*** Begin section ***

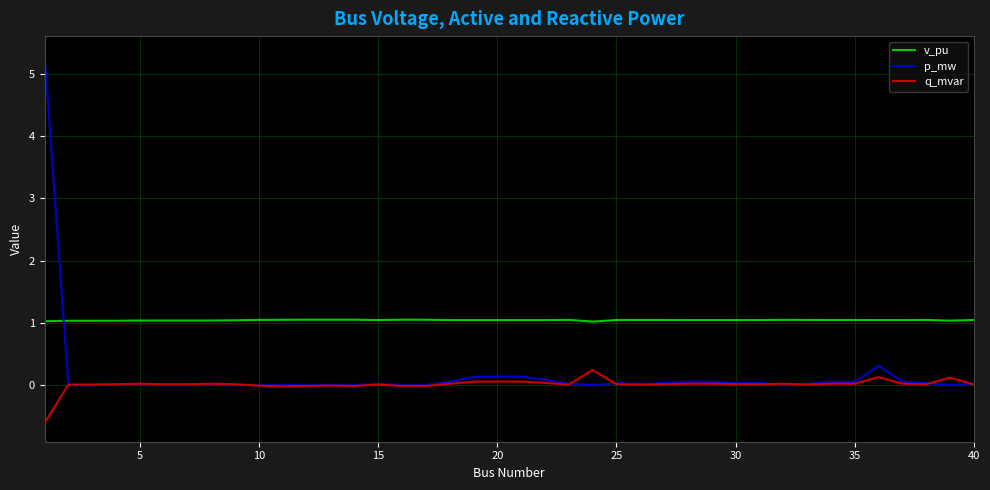

What is the minimum value for v_pu?

1.0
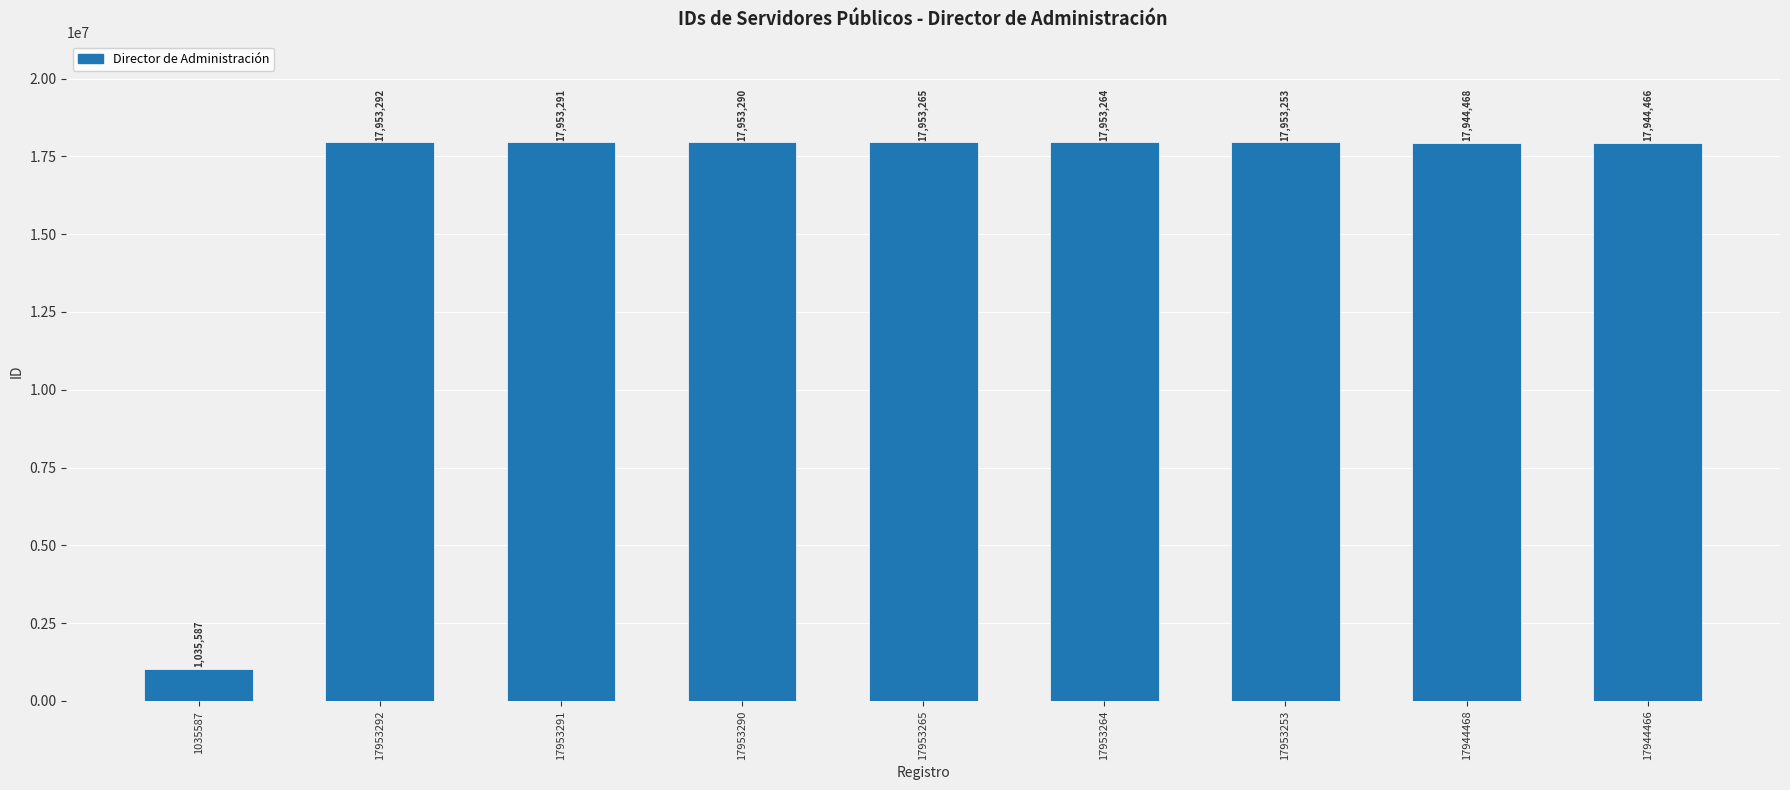

Reading left to right, transcribe all the data shown in this chart.

1035587=1035587	17953292=17953292	17953291=17953291	17953290=17953290	17953265=17953265	17953264=17953264	17953253=17953253	17944468=17944468	17944466=17944466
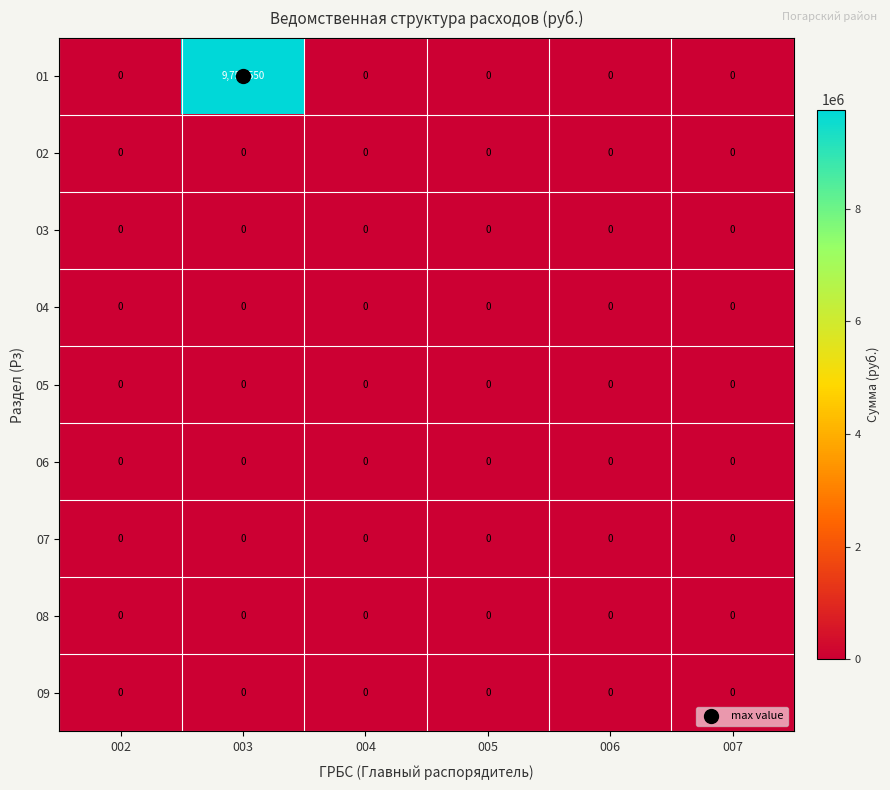

The 09 series shows 0 at 003. True or false?

True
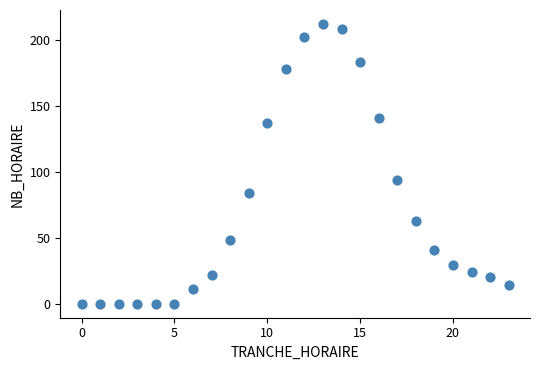

What is the range of Y values (max minus min)?

212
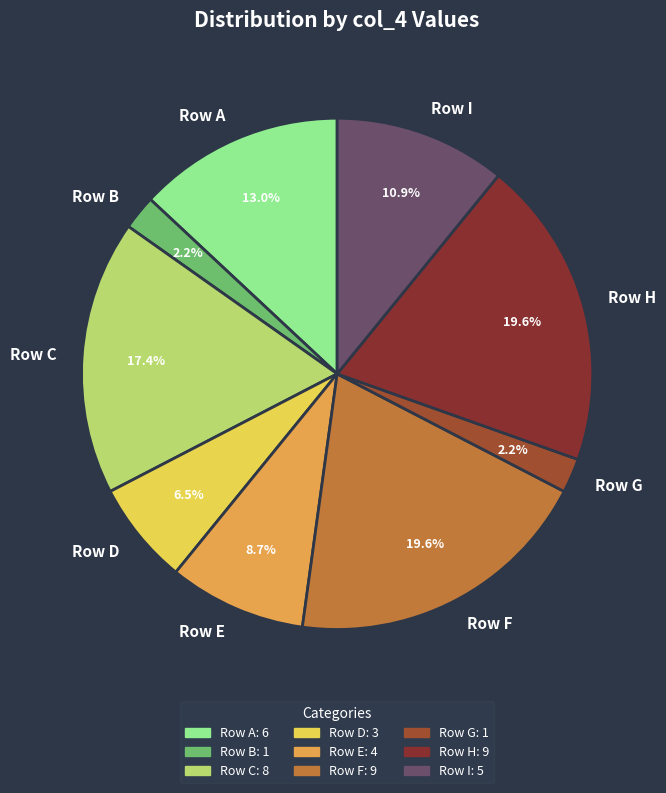

Is there a majority slice in this chart?

No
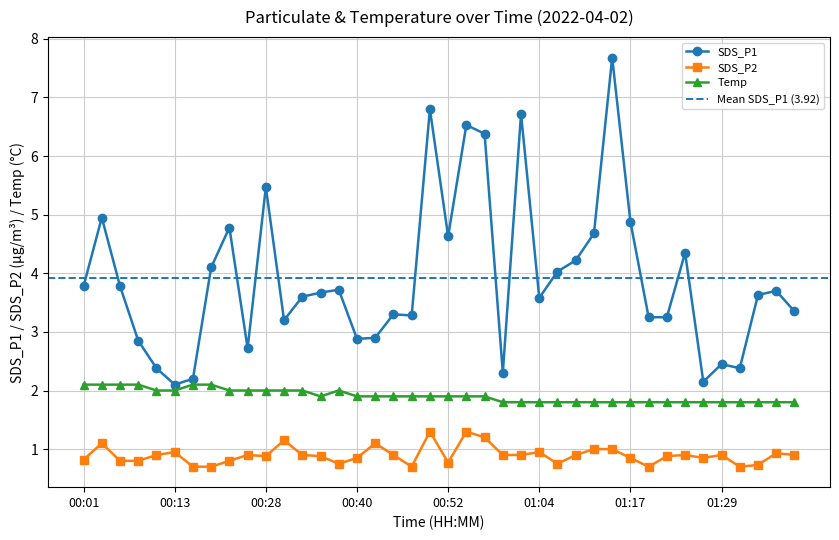

Is it true that SDS_P1 equals 1.4 at 01:39?

False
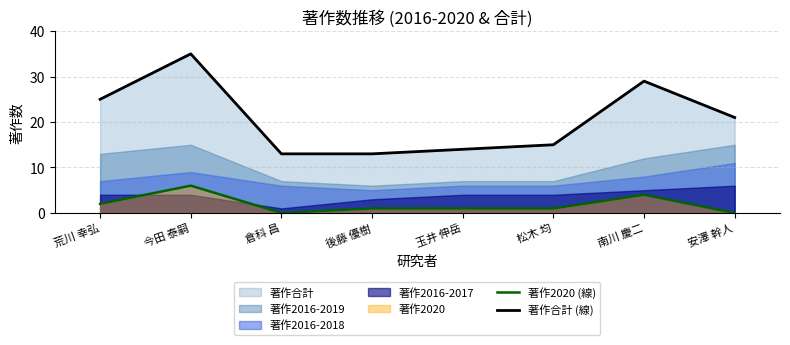

What is the difference between the second highest and second lowest values in the 著作2020 (線) series?

4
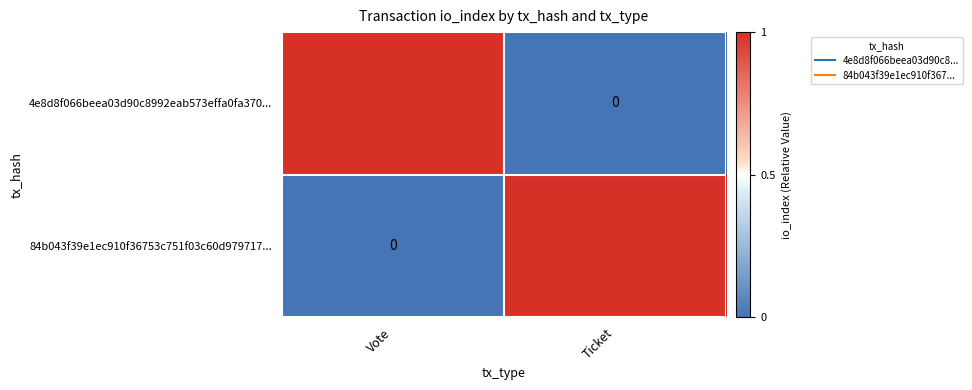

At which label does 4e8d8f066beea03d90c8992eab573effa0fa370... reach its minimum?

Ticket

*** End section ***

» Assignment: Rewrite all the records above with "graph" in place of "chart", changing nothing else, and leave out the pictures.

» Exercise answer:
What is the minimum value for v_pu?

1.0

Reading left to right, transcribe all the data shown in this graph.

1035587=1035587	17953292=17953292	17953291=17953291	17953290=17953290	17953265=17953265	17953264=17953264	17953253=17953253	17944468=17944468	17944466=17944466

The 09 series shows 0 at 003. True or false?

True

What is the range of Y values (max minus min)?

212

Is there a majority slice in this graph?

No

Is it true that SDS_P1 equals 1.4 at 01:39?

False

What is the difference between the second highest and second lowest values in the 著作2020 (線) series?

4

At which label does 4e8d8f066beea03d90c8992eab573effa0fa370... reach its minimum?

Ticket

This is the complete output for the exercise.